Directions:
(A) Decide whether each statement below agrees with the recursive descent notes, answering yes or no and quoting the deciding words of the notes exactly. (i) The pushdown automaton built from the grammar is a DPDA. (ii) The notes call recursive descent the most popular strategy for top-down parsers. (iii) When a terminal is on top of the stack, it is matched against the input.
(B) Carry on the recursive descent notes from their final line, keeping their style.

Extracted text:
=== Section Start ===

LL(1) is an example of a top-down parser, and a common strategy for these types of parsers (which we’ll be using) is recursive descent
- there are other strategies, but recursive descent is the most popular
we’ll go over a naive recursive descent strategy first, then show how an LL(1) grammar can make it much more efficient
to illustrate the ideas we’ll use the following simple grammar

S ::= aSa | bSb | c

naive recursive descent

from 138 we know that we can transform any CFG into a PDA
- there are several possible transformations, but we’ll use the one that yields a top-down strategy

q0 -[ϵ, ϵ⟶S$]→ q1 -[ϵ, $⟶ϵ]→ q2 (accepting)
                ⇵
             [ϵ, S⟶aSa]
             [ϵ, S⟶bSb]
             [ϵ, S⟶c]
             [a, a⟶ϵ]
             [b, b⟶ϵ]
             [c, c⟶ϵ]

this is not a DPDA because there are 3 possible transitions if S is on top of the stack
- for now we’ll assume we have some oracle that lets us always pick the right transition to use
let’s see what happens with input abcba; pay particular attention to the stack

ϵ ⟶ S$ ⟶ aSa$ ⟶ ̸aSa$ ⟶ ̸abSba$ ⟶ ̸a̸bSba$ ⟶ ̸a̸bcba$ ⟶ ̸a̸b̸cba$ ⟶ ̸a̸b̸c̸ba$ 
  ⟶ ̸a̸b̸c̸b̸a$ ⟶ ̸a̸b̸c̸b̸a̸$

the stack is going through a top-down derivation for the input
- when the top of the stack is S we expand it by pushing a production
- when the top of the stack is a terminal we match it against the input
- starting from S we work our way to the entire input string, and because of how the stack works we’re getting a leftmost derivation
this approach gives us what we want, but relies on having an oracle; what if we don’t have one?

=== Section End ===

Raw data:
=== Section Start ===

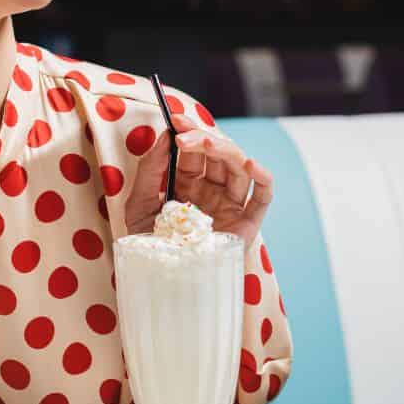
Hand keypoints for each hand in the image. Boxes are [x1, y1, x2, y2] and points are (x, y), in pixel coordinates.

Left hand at [125, 112, 273, 247]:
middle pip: (218, 154)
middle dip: (203, 139)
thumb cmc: (148, 246)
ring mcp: (231, 205)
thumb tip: (166, 134)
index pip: (194, 149)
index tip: (176, 120)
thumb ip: (151, 169)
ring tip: (207, 145)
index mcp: (188, 182)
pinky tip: (252, 165)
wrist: (158, 283)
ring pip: (240, 167)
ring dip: (226, 150)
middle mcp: (212, 190)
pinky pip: (263, 196)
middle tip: (185, 136)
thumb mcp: (139, 203)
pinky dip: (264, 178)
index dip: (188, 130)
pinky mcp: (247, 223)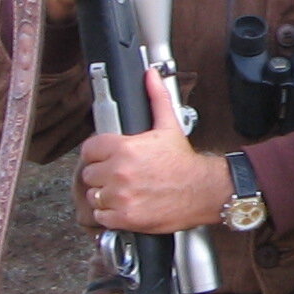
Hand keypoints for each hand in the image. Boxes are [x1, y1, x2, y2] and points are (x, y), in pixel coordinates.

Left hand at [78, 68, 231, 233]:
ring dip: (104, 195)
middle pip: (89, 173)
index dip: (98, 153)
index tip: (107, 158)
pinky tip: (124, 206)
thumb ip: (156, 98)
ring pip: (93, 195)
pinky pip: (101, 217)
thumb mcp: (169, 126)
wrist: (204, 191)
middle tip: (118, 176)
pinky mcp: (125, 218)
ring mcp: (121, 197)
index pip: (89, 149)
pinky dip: (109, 214)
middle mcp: (119, 172)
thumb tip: (150, 75)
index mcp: (125, 148)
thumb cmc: (185, 162)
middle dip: (102, 175)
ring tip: (122, 191)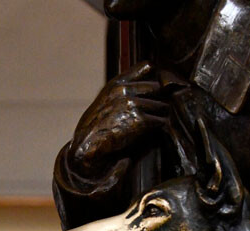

=== Section End ===

Answers to the exercise:
(A)
(i) No: "this is not a DPDA because there are 3 possible transitions if S is on top of the stack"
(ii) Yes: "recursive descent is the most popular"
(iii) Yes: "when the top of the stack is a terminal we match it against the input"

(B)
- then we need to guess, and if we guess wrong then we need to backtrack, i.e., if the PDA rejects we need to rollback to the last place we guessed and guess something different
- this can be exponential if we always guess wrong at first; we’ll see soon how an LL(1) grammar can prevent this problem from happening
how would we implement this idea in code?
- the PDA stack is what’s keeping track of the derivation
- we don’t need to actually translate the grammar to a PDA, we can use the computer’s implicit function stack [remind them how a function stack works]
- in other words, we use recursion
here’s how it works for our example in pseudocode [see OneNote]

S ::= aSa | bSb | c

fn S() {
  saved_input = curr_input;

  try { // aSa
    curr_input.consume('a');
    S();
    curr_input.consume('a');
  }
  else try { // bSb
    curr_input = saved_input;
    curr_input.consume('b');
    S();
    curr_input.consume('b');
  }
  else try { // c
    curr_input = saved_input;
    curr_input.consume('c')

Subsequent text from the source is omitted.